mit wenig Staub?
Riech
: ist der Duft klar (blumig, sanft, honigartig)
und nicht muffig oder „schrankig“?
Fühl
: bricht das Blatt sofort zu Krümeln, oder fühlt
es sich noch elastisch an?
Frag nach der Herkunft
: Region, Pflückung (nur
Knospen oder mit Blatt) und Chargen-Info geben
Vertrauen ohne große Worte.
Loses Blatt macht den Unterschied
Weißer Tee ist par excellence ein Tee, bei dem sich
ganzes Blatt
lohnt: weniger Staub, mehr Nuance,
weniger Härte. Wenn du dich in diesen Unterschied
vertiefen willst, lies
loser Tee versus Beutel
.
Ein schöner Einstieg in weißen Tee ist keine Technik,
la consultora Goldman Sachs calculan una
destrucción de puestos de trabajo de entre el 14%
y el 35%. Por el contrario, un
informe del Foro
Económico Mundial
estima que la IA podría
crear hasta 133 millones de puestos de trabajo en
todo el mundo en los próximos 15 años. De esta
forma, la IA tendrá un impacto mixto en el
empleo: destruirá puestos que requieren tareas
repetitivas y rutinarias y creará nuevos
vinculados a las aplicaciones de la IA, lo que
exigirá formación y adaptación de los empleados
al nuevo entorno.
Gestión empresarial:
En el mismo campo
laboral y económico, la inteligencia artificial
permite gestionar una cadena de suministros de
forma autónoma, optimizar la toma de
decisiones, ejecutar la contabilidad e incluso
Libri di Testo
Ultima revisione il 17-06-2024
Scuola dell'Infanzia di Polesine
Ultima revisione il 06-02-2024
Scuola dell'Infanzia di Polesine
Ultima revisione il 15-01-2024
==
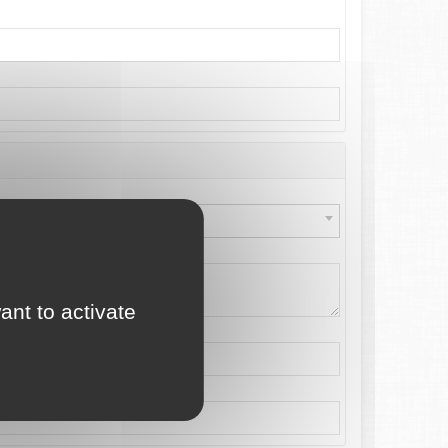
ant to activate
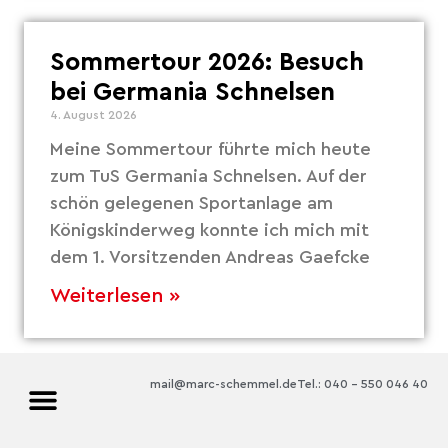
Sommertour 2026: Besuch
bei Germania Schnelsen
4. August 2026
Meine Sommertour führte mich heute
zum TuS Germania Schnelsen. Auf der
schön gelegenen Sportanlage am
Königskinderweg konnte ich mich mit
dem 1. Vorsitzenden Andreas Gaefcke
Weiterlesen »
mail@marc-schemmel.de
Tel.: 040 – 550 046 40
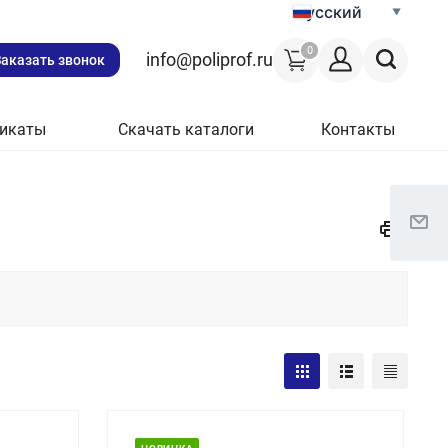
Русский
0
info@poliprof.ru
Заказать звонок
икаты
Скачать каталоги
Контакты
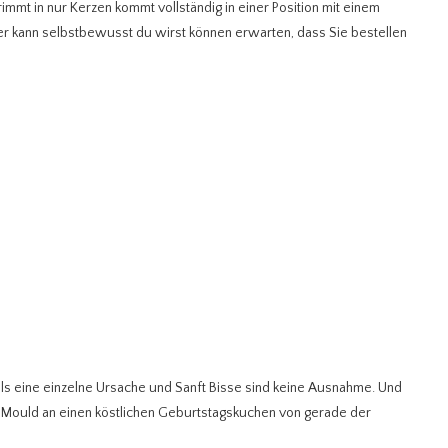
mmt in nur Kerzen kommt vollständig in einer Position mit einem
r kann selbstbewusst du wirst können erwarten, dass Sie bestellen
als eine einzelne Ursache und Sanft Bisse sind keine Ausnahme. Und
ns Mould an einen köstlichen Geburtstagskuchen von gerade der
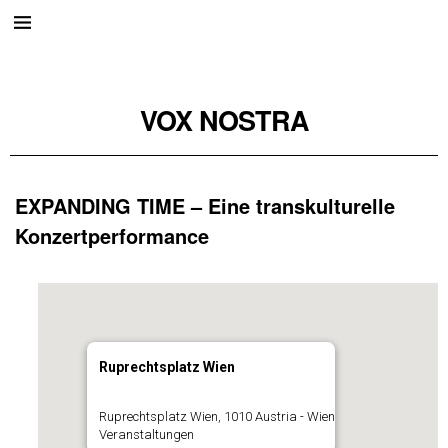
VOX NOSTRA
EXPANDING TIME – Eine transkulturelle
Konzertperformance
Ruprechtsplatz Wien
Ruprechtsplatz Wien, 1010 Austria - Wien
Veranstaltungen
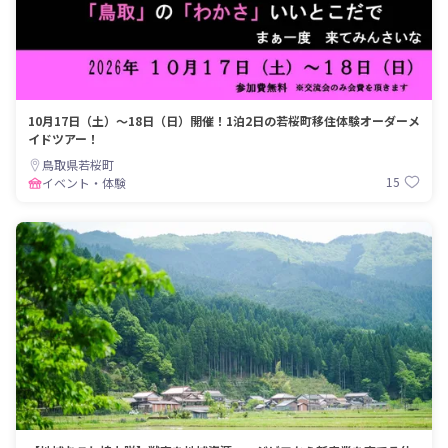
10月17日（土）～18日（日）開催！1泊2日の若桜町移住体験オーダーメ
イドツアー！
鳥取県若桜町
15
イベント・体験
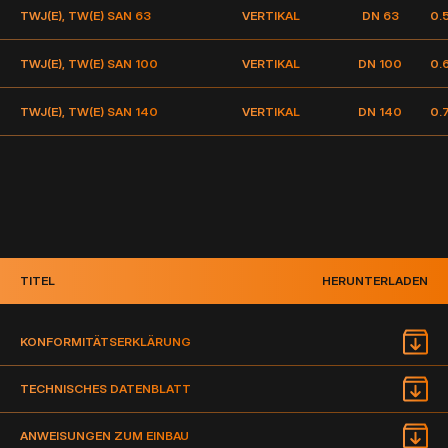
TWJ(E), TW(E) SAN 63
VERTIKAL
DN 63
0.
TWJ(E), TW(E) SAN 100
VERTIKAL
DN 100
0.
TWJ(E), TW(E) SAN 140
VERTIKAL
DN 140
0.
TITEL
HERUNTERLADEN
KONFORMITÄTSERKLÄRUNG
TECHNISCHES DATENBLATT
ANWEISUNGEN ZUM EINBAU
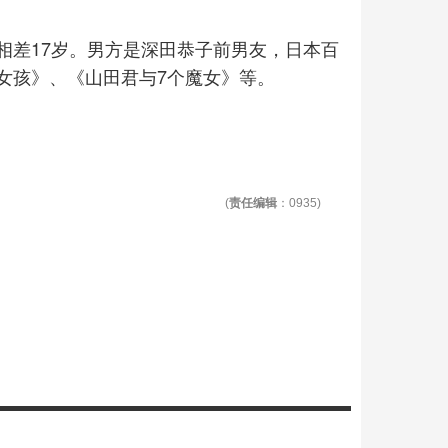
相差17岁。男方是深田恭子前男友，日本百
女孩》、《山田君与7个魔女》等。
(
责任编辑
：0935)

* **WHAT IS EXPECTED**: Express everything from the line containing "mit wenig Staub?" down to the line containing "Económico Mundial" as a Markdown table with the columns Row and Line. Give each line its row number and leave out blank lines.

* **WORKED SOLUTION**:
| Row | Line |
|---|---|
| 1 | mit wenig Staub? |
| 2 | Riech |
| 3 | : ist der Duft klar (blumig, sanft, honigartig) |
| 4 | und nicht muffig oder „schrankig“? |
| 5 | Fühl |
| 6 | : bricht das Blatt sofort zu Krümeln, oder fühlt |
| 7 | es sich noch elastisch an? |
| 8 | Frag nach der Herkunft |
| 9 | : Region, Pflückung (nur |
| 10 | Knospen oder mit Blatt) und Chargen-Info geben |
| 11 | Vertrauen ohne große Worte. |
| 12 | Loses Blatt macht den Unterschied |
| 13 | Weißer Tee ist par excellence ein Tee, bei dem sich |
| 14 | ganzes Blatt |
| 15 | lohnt: weniger Staub, mehr Nuance, |
| 16 | weniger Härte. Wenn du dich in diesen Unterschied |
| 17 | vertiefen willst, lies |
| 18 | loser Tee versus Beutel |
| 19 | . |
| 20 | Ein schöner Einstieg in weißen Tee ist keine Technik, |
| 21 | la consultora Goldman Sachs calculan una |
| 22 | destrucción de puestos de trabajo de entre el 14% |
| 23 | y el 35%. Por el contrario, un |
| 24 | informe del Foro |
| 25 | Económico Mundial |